### Work to complete
Restate the records in full and exactly, with no images included.

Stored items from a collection

*** Block opens ***

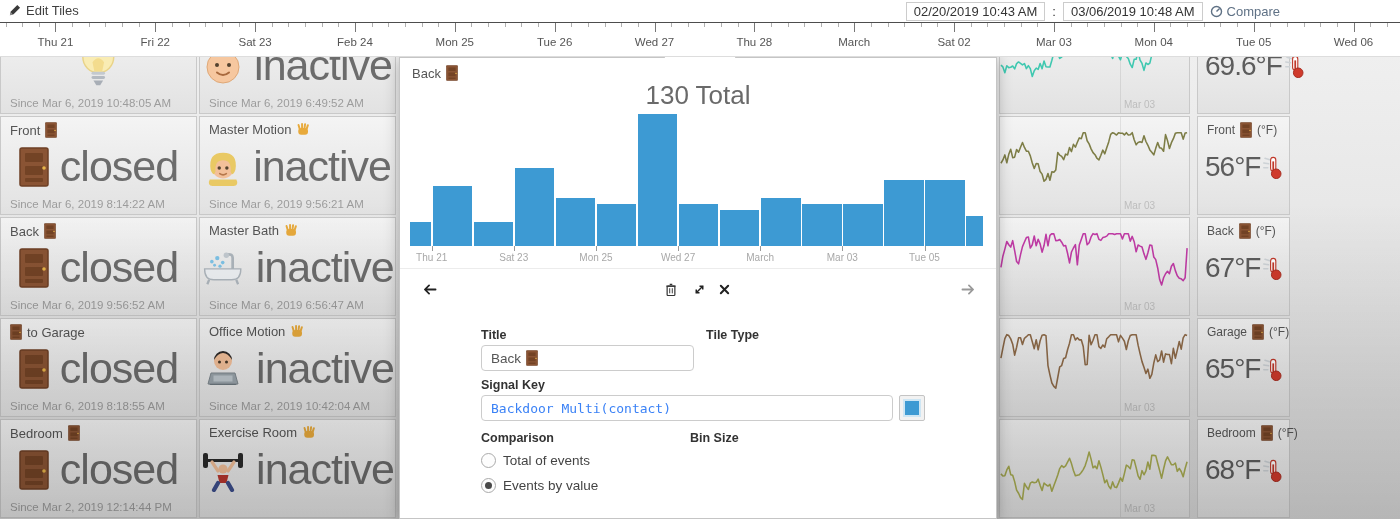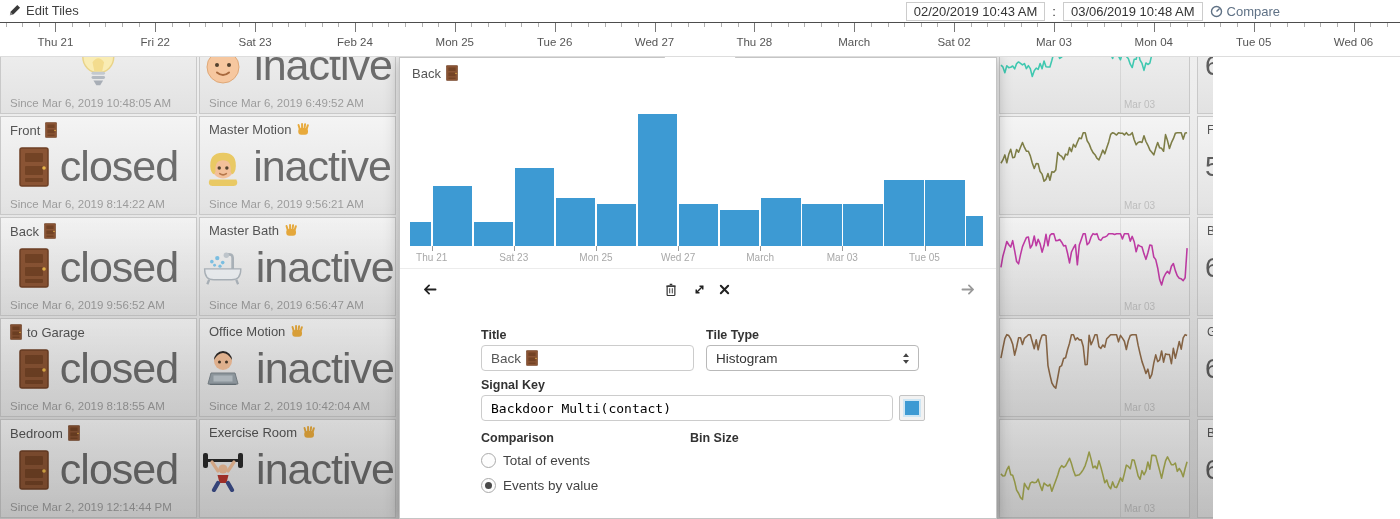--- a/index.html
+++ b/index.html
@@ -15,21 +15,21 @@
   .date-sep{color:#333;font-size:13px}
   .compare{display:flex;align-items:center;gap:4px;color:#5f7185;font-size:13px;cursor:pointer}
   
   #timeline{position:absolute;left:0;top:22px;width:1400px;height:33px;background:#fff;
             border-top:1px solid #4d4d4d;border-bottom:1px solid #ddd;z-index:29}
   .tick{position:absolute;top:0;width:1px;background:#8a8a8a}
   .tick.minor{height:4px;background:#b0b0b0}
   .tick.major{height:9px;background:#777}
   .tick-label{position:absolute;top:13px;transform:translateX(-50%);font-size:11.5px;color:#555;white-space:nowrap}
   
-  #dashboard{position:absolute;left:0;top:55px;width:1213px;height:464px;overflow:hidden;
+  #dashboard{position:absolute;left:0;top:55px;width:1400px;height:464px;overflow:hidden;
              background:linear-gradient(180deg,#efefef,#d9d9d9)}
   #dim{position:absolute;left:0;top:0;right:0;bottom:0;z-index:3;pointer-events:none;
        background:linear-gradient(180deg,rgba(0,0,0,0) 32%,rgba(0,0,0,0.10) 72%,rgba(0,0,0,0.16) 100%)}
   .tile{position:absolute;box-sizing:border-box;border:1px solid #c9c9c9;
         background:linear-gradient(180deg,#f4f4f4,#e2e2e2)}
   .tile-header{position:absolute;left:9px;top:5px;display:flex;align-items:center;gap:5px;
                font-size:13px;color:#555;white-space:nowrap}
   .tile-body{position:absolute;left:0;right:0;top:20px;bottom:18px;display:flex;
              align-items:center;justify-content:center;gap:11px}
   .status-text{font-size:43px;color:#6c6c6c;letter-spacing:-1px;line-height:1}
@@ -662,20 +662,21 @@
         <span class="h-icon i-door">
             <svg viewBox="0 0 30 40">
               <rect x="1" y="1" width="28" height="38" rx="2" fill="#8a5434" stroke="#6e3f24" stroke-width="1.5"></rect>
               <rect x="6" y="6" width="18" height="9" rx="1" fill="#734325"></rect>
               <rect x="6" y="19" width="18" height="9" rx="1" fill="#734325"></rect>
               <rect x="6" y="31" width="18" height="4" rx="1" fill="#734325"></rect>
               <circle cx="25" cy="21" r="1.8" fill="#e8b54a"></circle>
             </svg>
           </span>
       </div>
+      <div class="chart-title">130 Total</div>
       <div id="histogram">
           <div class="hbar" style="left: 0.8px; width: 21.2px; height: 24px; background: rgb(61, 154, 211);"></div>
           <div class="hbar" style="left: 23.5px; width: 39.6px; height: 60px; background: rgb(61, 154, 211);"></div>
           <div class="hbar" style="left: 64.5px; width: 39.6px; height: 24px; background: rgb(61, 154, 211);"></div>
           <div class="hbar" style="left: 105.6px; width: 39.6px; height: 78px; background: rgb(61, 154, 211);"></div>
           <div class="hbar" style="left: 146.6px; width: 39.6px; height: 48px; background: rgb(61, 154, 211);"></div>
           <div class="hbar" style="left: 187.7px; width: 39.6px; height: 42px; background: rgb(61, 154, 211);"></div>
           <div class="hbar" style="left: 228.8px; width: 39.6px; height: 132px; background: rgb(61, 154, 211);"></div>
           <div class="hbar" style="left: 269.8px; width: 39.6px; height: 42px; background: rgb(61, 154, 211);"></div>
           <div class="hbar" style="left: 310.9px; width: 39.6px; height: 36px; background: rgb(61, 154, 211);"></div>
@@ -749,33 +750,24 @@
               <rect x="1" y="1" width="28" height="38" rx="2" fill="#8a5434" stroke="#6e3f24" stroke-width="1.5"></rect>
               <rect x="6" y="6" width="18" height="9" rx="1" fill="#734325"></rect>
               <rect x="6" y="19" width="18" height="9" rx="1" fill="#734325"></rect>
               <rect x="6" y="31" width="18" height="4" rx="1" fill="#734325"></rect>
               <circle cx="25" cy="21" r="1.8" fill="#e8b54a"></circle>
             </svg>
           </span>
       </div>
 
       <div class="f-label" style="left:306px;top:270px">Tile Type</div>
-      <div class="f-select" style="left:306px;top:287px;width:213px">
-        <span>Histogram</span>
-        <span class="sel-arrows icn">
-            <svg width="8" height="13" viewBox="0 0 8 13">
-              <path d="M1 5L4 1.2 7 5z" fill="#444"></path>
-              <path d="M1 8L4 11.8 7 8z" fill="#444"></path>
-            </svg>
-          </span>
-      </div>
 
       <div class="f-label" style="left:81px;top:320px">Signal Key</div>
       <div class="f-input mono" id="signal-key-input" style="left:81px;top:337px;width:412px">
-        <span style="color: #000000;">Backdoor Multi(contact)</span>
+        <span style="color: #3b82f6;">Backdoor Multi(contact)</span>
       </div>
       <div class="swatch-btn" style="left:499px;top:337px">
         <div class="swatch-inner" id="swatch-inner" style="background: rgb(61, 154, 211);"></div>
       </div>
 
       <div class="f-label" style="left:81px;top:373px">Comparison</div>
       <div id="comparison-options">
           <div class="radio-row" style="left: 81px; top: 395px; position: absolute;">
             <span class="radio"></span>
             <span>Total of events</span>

*** Block closes ***

### Task answer
--- a/index.html
+++ b/index.html
@@ -15,21 +15,21 @@
   .date-sep{color:#333;font-size:13px}
   .compare{display:flex;align-items:center;gap:4px;color:#5f7185;font-size:13px;cursor:pointer}
   
   #timeline{position:absolute;left:0;top:22px;width:1400px;height:33px;background:#fff;
             border-top:1px solid #4d4d4d;border-bottom:1px solid #ddd;z-index:29}
   .tick{position:absolute;top:0;width:1px;background:#8a8a8a}
   .tick.minor{height:4px;background:#b0b0b0}
   .tick.major{height:9px;background:#777}
   .tick-label{position:absolute;top:13px;transform:translateX(-50%);font-size:11.5px;color:#555;white-space:nowrap}
   
-  #dashboard{position:absolute;left:0;top:55px;width:1213px;height:464px;overflow:hidden;
+  #dashboard{position:absolute;left:0;top:55px;width:1400px;height:464px;overflow:hidden;
              background:linear-gradient(180deg,#efefef,#d9d9d9)}
   #dim{position:absolute;left:0;top:0;right:0;bottom:0;z-index:3;pointer-events:none;
        background:linear-gradient(180deg,rgba(0,0,0,0) 32%,rgba(0,0,0,0.10) 72%,rgba(0,0,0,0.16) 100%)}
   .tile{position:absolute;box-sizing:border-box;border:1px solid #c9c9c9;
         background:linear-gradient(180deg,#f4f4f4,#e2e2e2)}
   .tile-header{position:absolute;left:9px;top:5px;display:flex;align-items:center;gap:5px;
                font-size:13px;color:#555;white-space:nowrap}
   .tile-body{position:absolute;left:0;right:0;top:20px;bottom:18px;display:flex;
              align-items:center;justify-content:center;gap:11px}
   .status-text{font-size:43px;color:#6c6c6c;letter-spacing:-1px;line-height:1}
@@ -662,20 +662,21 @@
         <span class="h-icon i-door">
             <svg viewBox="0 0 30 40">
               <rect x="1" y="1" width="28" height="38" rx="2" fill="#8a5434" stroke="#6e3f24" stroke-width="1.5"></rect>
               <rect x="6" y="6" width="18" height="9" rx="1" fill="#734325"></rect>
               <rect x="6" y="19" width="18" height="9" rx="1" fill="#734325"></rect>
               <rect x="6" y="31" width="18" height="4" rx="1" fill="#734325"></rect>
               <circle cx="25" cy="21" r="1.8" fill="#e8b54a"></circle>
             </svg>
           </span>
       </div>
+      <div class="chart-title">130 Total</div>
       <div id="histogram">
           <div class="hbar" style="left: 0.8px; width: 21.2px; height: 24px; background: rgb(61, 154, 211);"></div>
           <div class="hbar" style="left: 23.5px; width: 39.6px; height: 60px; background: rgb(61, 154, 211);"></div>
           <div class="hbar" style="left: 64.5px; width: 39.6px; height: 24px; background: rgb(61, 154, 211);"></div>
           <div class="hbar" style="left: 105.6px; width: 39.6px; height: 78px; background: rgb(61, 154, 211);"></div>
           <div class="hbar" style="left: 146.6px; width: 39.6px; height: 48px; background: rgb(61, 154, 211);"></div>
           <div class="hbar" style="left: 187.7px; width: 39.6px; height: 42px; background: rgb(61, 154, 211);"></div>
           <div class="hbar" style="left: 228.8px; width: 39.6px; height: 132px; background: rgb(61, 154, 211);"></div>
           <div class="hbar" style="left: 269.8px; width: 39.6px; height: 42px; background: rgb(61, 154, 211);"></div>
           <div class="hbar" style="left: 310.9px; width: 39.6px; height: 36px; background: rgb(61, 154, 211);"></div>
@@ -749,33 +750,24 @@
               <rect x="1" y="1" width="28" height="38" rx="2" fill="#8a5434" stroke="#6e3f24" stroke-width="1.5"></rect>
               <rect x="6" y="6" width="18" height="9" rx="1" fill="#734325"></rect>
               <rect x="6" y="19" width="18" height="9" rx="1" fill="#734325"></rect>
               <rect x="6" y="31" width="18" height="4" rx="1" fill="#734325"></rect>
               <circle cx="25" cy="21" r="1.8" fill="#e8b54a"></circle>
             </svg>
           </span>
       </div>
 
       <div class="f-label" style="left:306px;top:270px">Tile Type</div>
-      <div class="f-select" style="left:306px;top:287px;width:213px">
-        <span>Histogram</span>
-        <span class="sel-arrows icn">
-            <svg width="8" height="13" viewBox="0 0 8 13">
-              <path d="M1 5L4 1.2 7 5z" fill="#444"></path>
-              <path d="M1 8L4 11.8 7 8z" fill="#444"></path>
-            </svg>
-          </span>
-      </div>
 
       <div class="f-label" style="left:81px;top:320px">Signal Key</div>
       <div class="f-input mono" id="signal-key-input" style="left:81px;top:337px;width:412px">
-        <span style="color: #000000;">Backdoor Multi(contact)</span>
+        <span style="color: #3b82f6;">Backdoor Multi(contact)</span>
       </div>
       <div class="swatch-btn" style="left:499px;top:337px">
         <div class="swatch-inner" id="swatch-inner" style="background: rgb(61, 154, 211);"></div>
       </div>
 
       <div class="f-label" style="left:81px;top:373px">Comparison</div>
       <div id="comparison-options">
           <div class="radio-row" style="left: 81px; top: 395px; position: absolute;">
             <span class="radio"></span>
             <span>Total of events</span>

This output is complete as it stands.